[[ Supplied material, beginning ]]

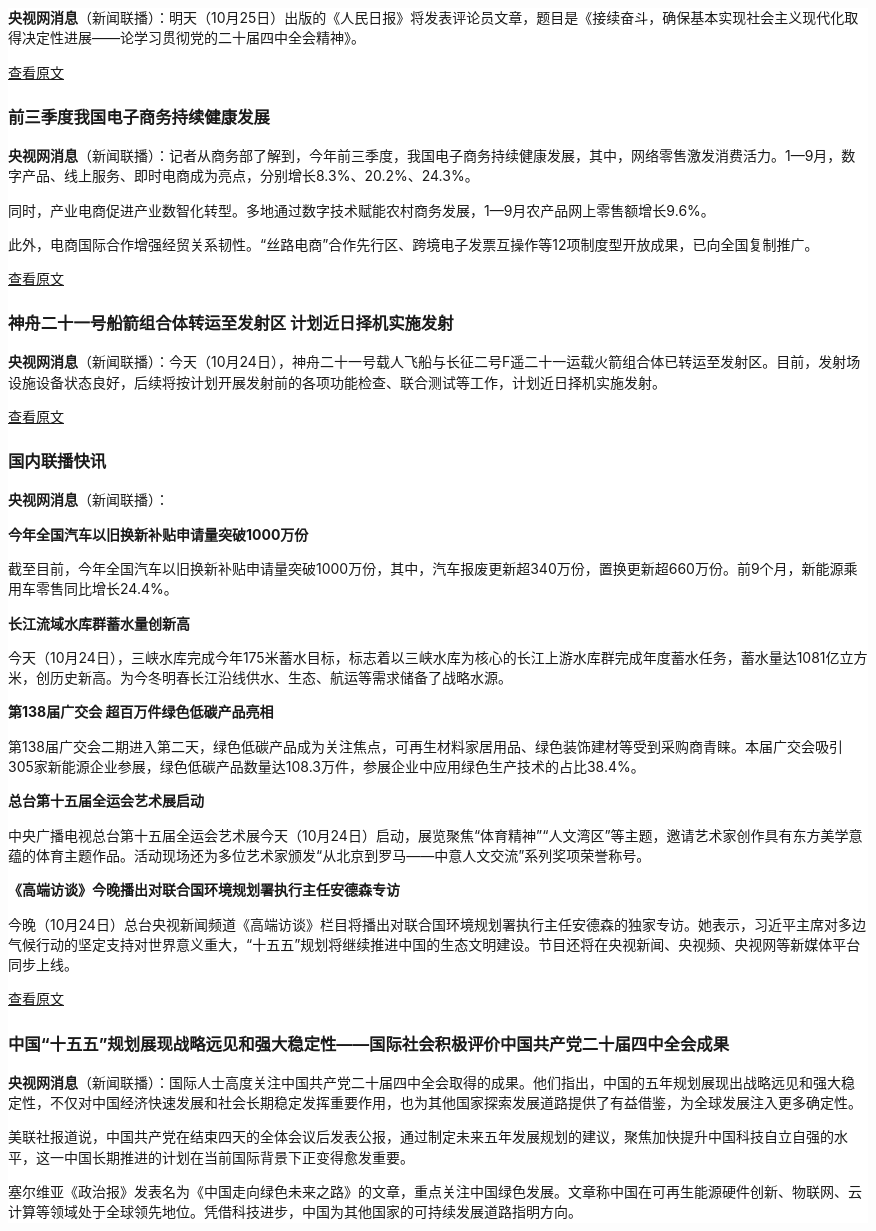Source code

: **央视网消息**（新闻联播）：明天（10月25日）出版的《人民日报》将发表评论员文章，题目是《接续奋斗，确保基本实现社会主义现代化取得决定性进展——论学习贯彻党的二十届四中全会精神》。

[查看原文](https://tv.cctv.com/2025/10/24/VIDETOU5Wxkg9oB0T3nJi4hB251024.shtml)

### 前三季度我国电子商务持续健康发展

**央视网消息**（新闻联播）：记者从商务部了解到，今年前三季度，我国电子商务持续健康发展，其中，网络零售激发消费活力。1—9月，数字产品、线上服务、即时电商成为亮点，分别增长8.3%、20.2%、24.3%。

同时，产业电商促进产业数智化转型。多地通过数字技术赋能农村商务发展，1—9月农产品网上零售额增长9.6%。

此外，电商国际合作增强经贸关系韧性。“丝路电商”合作先行区、跨境电子发票互操作等12项制度型开放成果，已向全国复制推广。

[查看原文](https://tv.cctv.com/2025/10/24/VIDEgjQOkRaBO8PsRUPZuVpJ251024.shtml)

### 神舟二十一号船箭组合体转运至发射区 计划近日择机实施发射

**央视网消息**（新闻联播）：今天（10月24日），神舟二十一号载人飞船与长征二号F遥二十一运载火箭组合体已转运至发射区。目前，发射场设施设备状态良好，后续将按计划开展发射前的各项功能检查、联合测试等工作，计划近日择机实施发射。

[查看原文](https://tv.cctv.com/2025/10/24/VIDEKYfCQih1i2O1BP5RxJZ1251024.shtml)

### 国内联播快讯

**央视网消息**（新闻联播）：

**今年全国汽车以旧换新补贴申请量突破1000万份**

截至目前，今年全国汽车以旧换新补贴申请量突破1000万份，其中，汽车报废更新超340万份，置换更新超660万份。前9个月，新能源乘用车零售同比增长24.4%。

**长江流域水库群蓄水量创新高**

今天（10月24日），三峡水库完成今年175米蓄水目标，标志着以三峡水库为核心的长江上游水库群完成年度蓄水任务，蓄水量达1081亿立方米，创历史新高。为今冬明春长江沿线供水、生态、航运等需求储备了战略水源。

**第138届广交会 超百万件绿色低碳产品亮相**

第138届广交会二期进入第二天，绿色低碳产品成为关注焦点，可再生材料家居用品、绿色装饰建材等受到采购商青睐。本届广交会吸引305家新能源企业参展，绿色低碳产品数量达108.3万件，参展企业中应用绿色生产技术的占比38.4%。

**总台第十五届全运会艺术展启动**

中央广播电视总台第十五届全运会艺术展今天（10月24日）启动，展览聚焦“体育精神”“人文湾区”等主题，邀请艺术家创作具有东方美学意蕴的体育主题作品。活动现场还为多位艺术家颁发“从北京到罗马——中意人文交流”系列奖项荣誉称号。

**《高端访谈》今晚播出对联合国环境规划署执行主任安德森专访**

今晚（10月24日）总台央视新闻频道《高端访谈》栏目将播出对联合国环境规划署执行主任安德森的独家专访。她表示，习近平主席对多边气候行动的坚定支持对世界意义重大，“十五五”规划将继续推进中国的生态文明建设。节目还将在央视新闻、央视频、央视网等新媒体平台同步上线。

[查看原文](https://tv.cctv.com/2025/10/24/VIDEXJGLkBXj3k3ehPopqz7Z251024.shtml)

### 中国“十五五”规划展现战略远见和强大稳定性——国际社会积极评价中国共产党二十届四中全会成果

**央视网消息**（新闻联播）：国际人士高度关注中国共产党二十届四中全会取得的成果。他们指出，中国的五年规划展现出战略远见和强大稳定性，不仅对中国经济快速发展和社会长期稳定发挥重要作用，也为其他国家探索发展道路提供了有益借鉴，为全球发展注入更多确定性。

美联社报道说，中国共产党在结束四天的全体会议后发表公报，通过制定未来五年发展规划的建议，聚焦加快提升中国科技自立自强的水平，这一中国长期推进的计划在当前国际背景下正变得愈发重要。

塞尔维亚《政治报》发表名为《中国走向绿色未来之路》的文章，重点关注中国绿色发展。文章称中国在可再生能源硬件创新、物联网、云计算等领域处于全球领先地位。凭借科技进步，中国为其他国家的可持续发展道路指明方向。
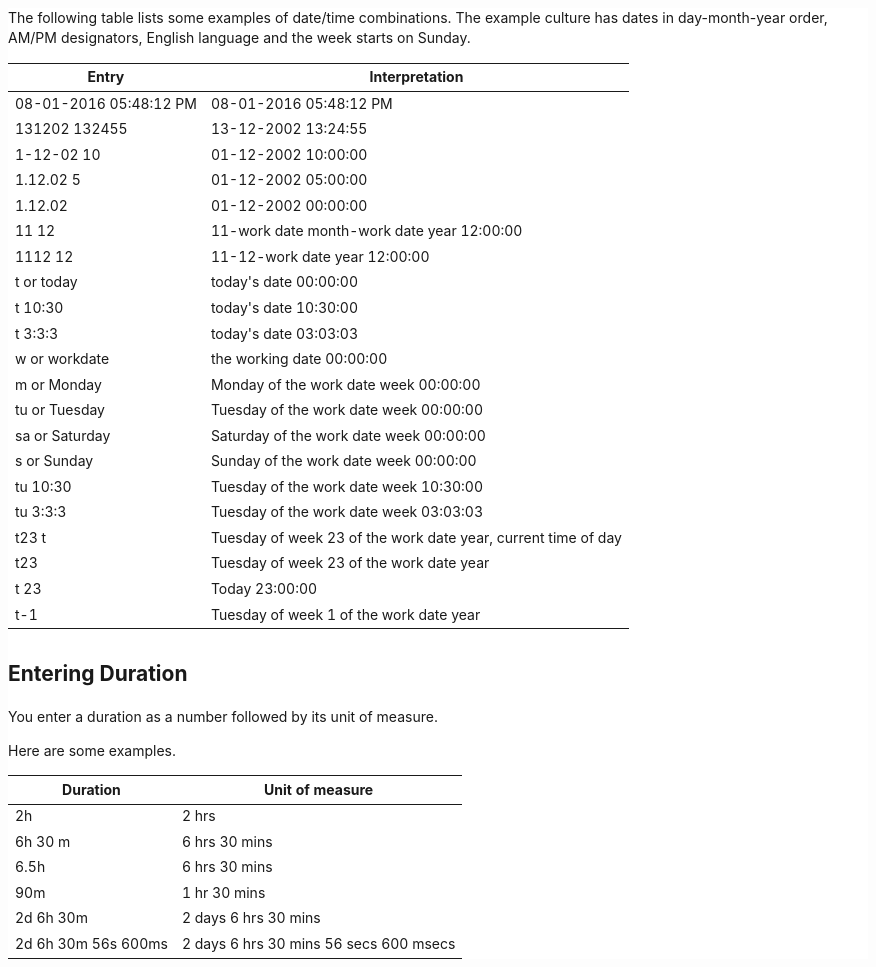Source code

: The following table lists some examples of date\/time combinations. The example culture has dates in day\-month\-year order, AM\/PM designators, English language and the week starts on Sunday.

|**Entry**      |**Interpretation**      |
|---------------|------------------------|
|08\-01\-2016 05:48:12 PM|08\-01\-2016 05:48:12 PM|
|131202 132455|13\-12\-2002 13:24:55|
|1\-12\-02 10|01\-12\-2002 10:00:00|
|1.12.02 5|01\-12\-2002 05:00:00|
|1.12.02|01\-12\-2002 00:00:00|
|11 12|11\-work date month\-work date year 12:00:00|
|1112 12|11\-12\-work date year 12:00:00|
|t or today|today's date 00:00:00|
|t 10:30|today's date 10:30:00|
|t 3:3:3|today's date 03:03:03|
|w or workdate|the working date 00:00:00|
|m or Monday|Monday of the work date week 00:00:00|
|tu or Tuesday|Tuesday of the work date week 00:00:00|
|sa or Saturday|Saturday of the work date week 00:00:00|
|s or Sunday|Sunday of the work date week 00:00:00|
|tu 10:30|Tuesday of the work date week 10:30:00|
|tu 3:3:3|Tuesday of the work date week 03:03:03|
|t23 t|Tuesday of week 23 of the work date year, current time of day|
|t23|Tuesday of week 23 of the work date year|
|t 23|Today 23:00:00|
|t\-1|Tuesday of week 1 of the work date year|

## Entering Duration
You enter a duration as a number followed by its unit of measure.

Here are some examples.

|**Duration**|**Unit of measure**|
|------------|-------------------|
|2h|2 hrs|
|6h 30 m|6 hrs 30 mins|
|6.5h|6 hrs 30 mins|
|90m|1 hr 30 mins|
|2d 6h 30m|2 days 6 hrs 30 mins|
|2d 6h 30m 56s 600ms|2 days 6 hrs 30 mins 56 secs 600 msecs|
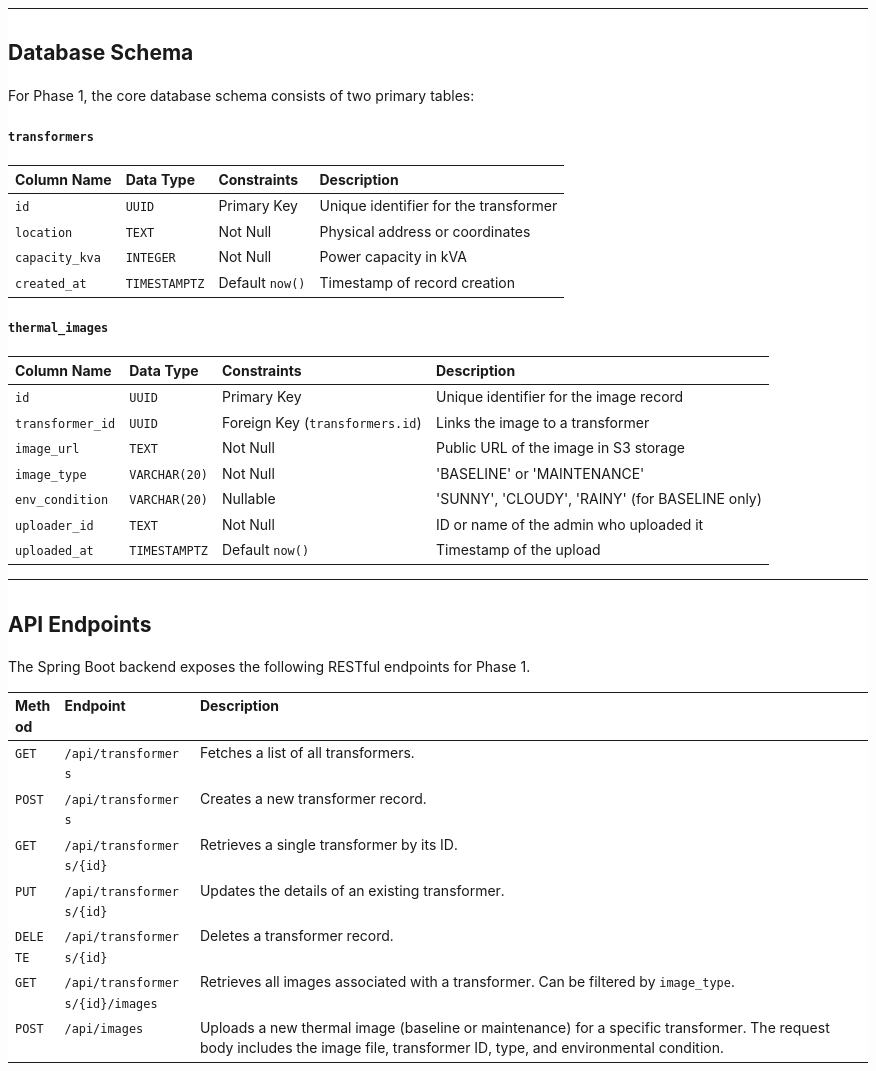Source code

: -----

## Database Schema

For Phase 1, the core database schema consists of two primary tables:

#### `transformers`

| Column Name | Data Type | Constraints | Description |
| :--- | :--- | :--- | :--- |
| `id` | `UUID` | Primary Key | Unique identifier for the transformer |
| `location` | `TEXT` | Not Null | Physical address or coordinates |
| `capacity_kva`| `INTEGER` | Not Null | Power capacity in kVA |
| `created_at` | `TIMESTAMPTZ`| Default `now()` | Timestamp of record creation |

#### `thermal_images`

| Column Name | Data Type | Constraints | Description |
| :--- | :--- | :--- | :--- |
| `id` | `UUID` | Primary Key | Unique identifier for the image record |
| `transformer_id`| `UUID` | Foreign Key (`transformers.id`) | Links the image to a transformer |
| `image_url` | `TEXT` | Not Null | Public URL of the image in S3 storage |
| `image_type` | `VARCHAR(20)`| Not Null | 'BASELINE' or 'MAINTENANCE' |
| `env_condition` | `VARCHAR(20)`| Nullable | 'SUNNY', 'CLOUDY', 'RAINY' (for BASELINE only) |
| `uploader_id` | `TEXT` | Not Null | ID or name of the admin who uploaded it |
| `uploaded_at` | `TIMESTAMPTZ`| Default `now()`| Timestamp of the upload |

-----

## API Endpoints

The Spring Boot backend exposes the following RESTful endpoints for Phase 1.

| Method | Endpoint | Description |
| :--- | :--- | :--- |
| `GET` | `/api/transformers` | Fetches a list of all transformers. |
| `POST` | `/api/transformers` | Creates a new transformer record. |
| `GET` | `/api/transformers/{id}` | Retrieves a single transformer by its ID. |
| `PUT` | `/api/transformers/{id}` | Updates the details of an existing transformer. |
| `DELETE`| `/api/transformers/{id}` | Deletes a transformer record. |
| `GET` | `/api/transformers/{id}/images` | Retrieves all images associated with a transformer. Can be filtered by `image_type`. |
| `POST` | `/api/images` | Uploads a new thermal image (baseline or maintenance) for a specific transformer. The request body includes the image file, transformer ID, type, and environmental condition. |
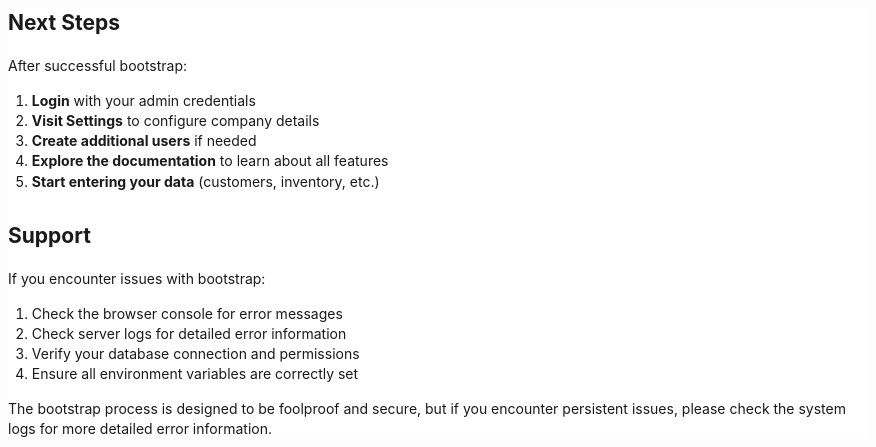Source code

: ## Next Steps

After successful bootstrap:

1. **Login** with your admin credentials
2. **Visit Settings** to configure company details
3. **Create additional users** if needed
4. **Explore the documentation** to learn about all features
5. **Start entering your data** (customers, inventory, etc.)

## Support

If you encounter issues with bootstrap:

1. Check the browser console for error messages
2. Check server logs for detailed error information
3. Verify your database connection and permissions
4. Ensure all environment variables are correctly set

The bootstrap process is designed to be foolproof and secure, but if you encounter persistent issues, please check the system logs for more detailed error information.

[[ Supplied material, end ]]

Brief - Reproduce the lines of the records from the line with "Endpoint | Description |" to the line with "If you encounter issues", including both of those lines. Leave the pictures out of your answer.

Task response -
| Method | Endpoint | Description |
| :--- | :--- | :--- |
| `GET` | `/api/transformers` | Fetches a list of all transformers. |
| `POST` | `/api/transformers` | Creates a new transformer record. |
| `GET` | `/api/transformers/{id}` | Retrieves a single transformer by its ID. |
| `PUT` | `/api/transformers/{id}` | Updates the details of an existing transformer. |
| `DELETE`| `/api/transformers/{id}` | Deletes a transformer record. |
| `GET` | `/api/transformers/{id}/images` | Retrieves all images associated with a transformer. Can be filtered by `image_type`. |
| `POST` | `/api/images` | Uploads a new thermal image (baseline or maintenance) for a specific transformer. The request body includes the image file, transformer ID, type, and environmental condition. |
Source code

: ## Next Steps

After successful bootstrap:

1. **Login** with your admin credentials
2. **Visit Settings** to configure company details
3. **Create additional users** if needed
4. **Explore the documentation** to learn about all features
5. **Start entering your data** (customers, inventory, etc.)

## Support

If you encounter issues with bootstrap:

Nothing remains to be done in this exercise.